What Is a Real-Time Analytics Dashboard?
A real-time analytics dashboard displays live metrics and aggregations over streaming data: active users, revenue per minute, error rates, conversion funnels. Examples: Datadog dashboards, Stripe radar, Google Analytics real-time view. Core challenges: ingesting high-volume event streams, computing aggregations in near-real-time (seconds, not minutes), and serving many concurrent dashboard viewers efficiently.
System Requirements
Functional
- Ingest user events (page views, clicks, purchases, errors)
- Display real-time metrics: active users (last 5 min), events/second, revenue/hour
- Time-series charts with 1-minute granularity for the last 24 hours
- Filter by dimensions: country, device type, product category
- Anomaly highlighting: metric deviating more than 2 std devs from baseline
Non-Functional
- 1M events/second ingestion
- Dashboard refresh every 10 seconds
- Query latency <500ms for a 24-hour time-series query
Architecture
Events ──► Kafka ──► Flink (streaming aggregation)
│
┌──────┴──────────┐
▼ ▼
Redis (hot data) ClickHouse/Druid
last 5 min (historical, dimensional)
│ │
└──────┬──────────┘
▼
Query Service ──► Dashboard (WebSocket)
Event Ingestion
Client SDKs batch events (50ms batches) and POST to an ingestion service.
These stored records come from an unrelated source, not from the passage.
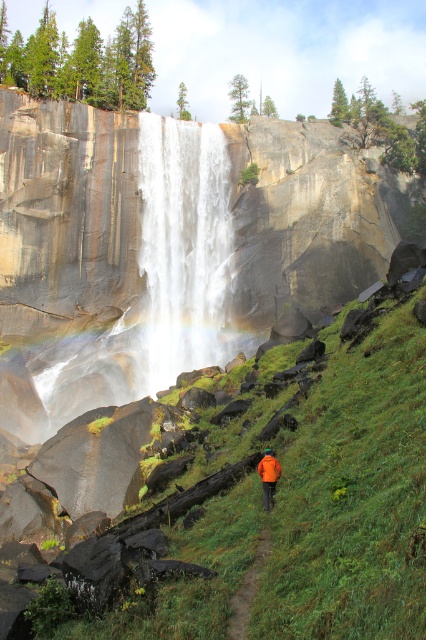
Is white translucent water at center taller than orange fabric jacket at center?

Indeed, white translucent water at center has a greater height compared to orange fabric jacket at center.

Is white translucent water at center above orange fabric jacket at center?

Correct, white translucent water at center is located above orange fabric jacket at center.

Measure the distance between point (180,362) and camera.

Point (180,362) and camera are 69.44 meters apart from each other.

Where is `white translucent water at center`? white translucent water at center is located at coordinates (184, 244).

Is green grassy trail at lower center shorter than orange fabric jacket at center?

Yes, green grassy trail at lower center is shorter than orange fabric jacket at center.

Between green grassy trail at lower center and orange fabric jacket at center, which one is positioned lower?

green grassy trail at lower center is below.

Which is behind, point (233, 604) or point (270, 477)?

Point (270, 477)

Where is `green grassy trail at lower center`? The height and width of the screenshot is (640, 426). green grassy trail at lower center is located at coordinates click(247, 588).

Is white translucent water at center bigger than green grassy trail at lower center?

Yes, white translucent water at center is bigger than green grassy trail at lower center.

Who is positioned more to the left, white translucent water at center or green grassy trail at lower center?

Positioned to the left is white translucent water at center.

Is point (140, 257) more distant than point (264, 561)?

Yes, point (140, 257) is behind point (264, 561).

This screenshot has width=426, height=640. I want to click on white translucent water at center, so pos(184,244).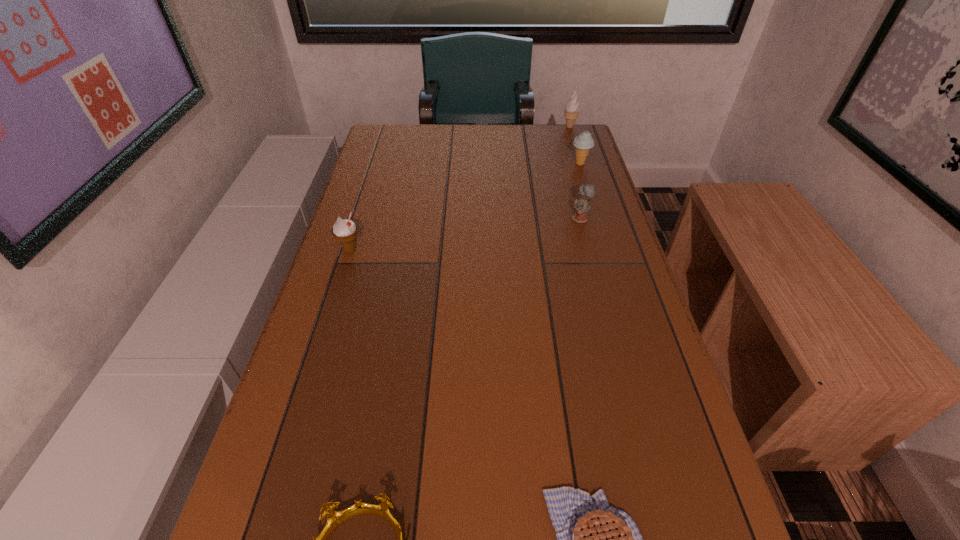
This screenshot has width=960, height=540. I want to click on the tallest icecream, so click(572, 108).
The ingestion service validates, enriches (add server timestamp, geo from IP, device parse from User-Agent), and produces to Kafka. Kafka partitioned by user_id ensures per-user event ordering. 1M events/sec at 500 bytes/event = 500 MB/sec into Kafka — needs ~50 partitions across a 10-node cluster.
Stream Processing with Flink
Flink jobs consume from Kafka and maintain windowed aggregations:
# Tumbling window: count events per minute
stream
.key_by(lambda e: (e.event_type, e.country))
.window(TumblingEventTimeWindows.of(Time.minutes(1)))
.aggregate(CountAggregate())
.add_sink(RedisSink())
# Sliding window: active users last 5 minutes
stream
.key_by(lambda e: e.user_id)
.window(SlidingEventTimeWindows.of(Time.minutes(5), Time.minutes(1)))
.aggregate(UniqueCountAggregate(HyperLogLog))
.add_sink(RedisSink())
Hot Data in Redis
Flink writes aggregated results to Redis every minute (or every 10 seconds for near-real-time metrics). Data structures:
- Active users: HyperLogLog per minute bucket (low memory, approximate unique count)
- Event counts: Redis hash keyed by (event_type, minute_bucket)
- Revenue: Redis sorted set by timestamp for time-series
Redis holds 24 hours of per-minute data. At 1440 minutes/day * 50 metric combinations = 72K keys. Each key ~100 bytes = 7 MB — trivial.
Historical Data in ClickHouse
For queries spanning days/weeks: events land in ClickHouse via Kafka consumer. ClickHouse uses a columnar engine with pre-aggregated materialized views. A query for “hourly revenue for the last 30 days” scans a pre-aggregated hourly rollup table rather than raw events. Query time: <500ms for a 30-day hourly rollup across millions of rows.
Dashboard Serving
Dashboards use WebSocket (persistent connection). On connect: serve the last 24 hours of time-series from Redis (fast) and ClickHouse (for older data). Then push updates every 10 seconds: just the latest minute’s metrics from Redis. This keeps update payloads tiny (delta only). For 10K concurrent dashboard users: fan out via Redis pub/sub to connection servers.
Approximate vs Exact Counts
Counting distinct active users exactly requires storing all user IDs — O(N) memory. HyperLogLog approximates unique count in O(1) memory (12KB for any N) with ~2% error. For 1M events/sec with high cardinality, HyperLogLog is the standard choice. Display as “~1.2M active users” — dashboards are used for trends, not billing; approximation is acceptable.
Interview Tips
- Lambda architecture: Flink for real-time, ClickHouse for historical — name both.
- HyperLogLog for approximate unique counts — 12KB vs gigabytes for exact.
- Redis for hot data (last 24h), columnar DB for cold (historical).
- WebSocket delta updates: push only the latest minute, not the full 24h on each refresh.